◆ **Selected passage**:

»»

The Holy Grail of AI research is called “general artificial intelligence,” or GAI. A machine imbued with general intelligence would be capable of performing just about any task a typical adult human could.
The opposite of general AI is narrow AI – the kind we have today. For example, you can ask Alexa to do all sorts of stuff but when you try to get it to do something it’s not specifically designed for it fails.
A general AI, on the other hand, wouldn’t necessarily need to know how to do something before it tried.
The current technological mindset in the field of machine learning dictates we accomplish GAI through the development of classical neural networks that attempt to imitate the machinations of the human brain.
But what if that’s a dead-end? What if GAI continues to elude us for as long as we fail to completely understand the human brain? Or what if there simply isn’t any way to replicate the human mind in a classical computer system?
Scientists know startlingly little about how the human mind works. You can see how divided researchers in the hard sciences are when it comes to understanding cognitive function by Googling “what is consciousness” and checking out the diversity of expert opinions on the matter.
Furthermore, it’s arguable that trying to translate human brain activity into a digital replication is a lot like trying to describe the beauty of a sunset using only pantomime.
And that’s because the human brain may actually be a quantum machine. To put it in obscenely simple terms, our brains may process information in ways that a binary system (a classical computer) simply cannot.
At the end of the day we could be barking up the wrong tree by trying to imitate an organic machine we don’t fully understand.
But, luckily for humanity and any future sentient machine lifeforms that may one day exist beside us, there are more brains out there than just ours. And it seems at least possible that, based on our current level of technology, some of them might make better blueprints for GAI.
Cuttlefish or future robot overlord?
New research out of the University of Cambridge in the UK indicates that these adorable marine mollusks have a major mental advantage over humans: they can remember what they ate for dinner last Tuesday.
Okay, that might not sound like a superpower but it’s actually quite impressive.
Per a Cambridge press release:
As humans age, they gradually lose the ability to remember experiences that happened at particular times and places – for example, what we had for dinner last Tuesday. This is termed episodic memory, and its decline is thought to be due to deterioration of a part of the brain called the hippocampus.
But, according to the peer-reviewed research, cuttlefish don’t have this problem. They suffer from many of the same aging problems as we do – muscle deterioration, loss of appetite, et cetera – but they apparently retain episodic memory even in the last few days before they die of old age.
This is because the cuttlefish brain doesn’t have a hippocampus.
Neuroscientists believe episodic memories are stored or accessed through the hippocampus, a big part of our brain we believe is responsible for all sorts of advanced mental processes.

««

◆ **Problems and tasks**:
**1)** In the article on general AI and cuttlefish memory, which part of the brain does the cuttlefish lack?
**2)** In the article on general AI and cuttlefish memory, rewrite the stretch from "Furthermore, it’s arguable" through "blueprints for GAI.", swapping "sunset" for "sunrise".
**3)** Write the next part of the article on general AI and cuttlefish memory, starting after its final sentence.

Short-answer chart tasks:
»»

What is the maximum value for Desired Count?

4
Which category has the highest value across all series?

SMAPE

««

◆ **List of answers**:
**1)** The hippocampus.

**2)**
Furthermore, it’s arguable that trying to translate human brain activity into a digital replication is a lot like trying to describe the beauty of a sunrise using only pantomime.
And that’s because the human brain may actually be a quantum machine. To put it in obscenely simple terms, our brains may process information in ways that a binary system (a classical computer) simply cannot.
At the end of the day we could be barking up the wrong tree by trying to imitate an organic machine we don’t fully understand.
But, luckily for humanity and any future sentient machine lifeforms that may one day exist beside us, there are more brains out there than just ours. And it seems at least possible that, based on our current level of technology, some of them might make better blueprints for GAI.

**3)**
The fact that cuttlefish retain and access those memories in old age without a hippocampus indicates there’s more than one way to accomplish neural feats – and that simpler models can outperform complex ones.
The cuttlefish is a fascinating creature capable of generating light shows, camouflaging itself, and communicating across numerous mediums. It’s widely considered the most intelligent invertebrate in existence today.
And there’s a whole planet full of other animal brains out there. Many of the Earth’s creatures are capable of mental feats human minds can barely fathom (let alone imitate).
In our current biological state, we’ll never know what the it feels like to sense the planet’s magnetism and navigate with pinpoint accuracy along thousands of kilometers relying on nothing but a sixth sense like many birds do. And our brains don’t contain the necessary systems to detect tiny fluctuations in the atmospheric electrical energy from kilometers away as sharks can.
There are sensory machinations, functions, and experiences that occur in other organic neural networks that we’re not anatomically capable of.
This isn’t to say that we should teach machines how to navigate by magnetic poles. The point is that nature takes many paths to accomplish a goal and the most complex one usually isn’t where things start.
An alligator is just as capable of navigating and surviving in a complex and changing environment as a modern deer is – but its tiny brain is millions of years less-evolved.
Maybe the most prudent path forward for GAI is to gain a complete functional knowledge of how the brain of a cuttlefish, shark, alligator or bird works.
Right now, organizations such as OpenAI that are focused on GAI seem to be attempting to button-mash the emergence of a human-level intellect by simply increasing a machine’s power and ability to run deep learning algorithms.
It’s unclear whether that’s a viable strategy at this point. We certainly don’t seem to be any closer to GAI today than we were five years ago, but there’s no timer here.
After all, it took nature millions of years to pull off human intelligence.
But we know for certain there’s at least one way to develop intelligence because of the fact it does exist in nature.
Perhaps it’s time the world’s AI researchers started working with animal brain specialists instead of wandering in the dark trying imitate the complexities of the human mind through brute force.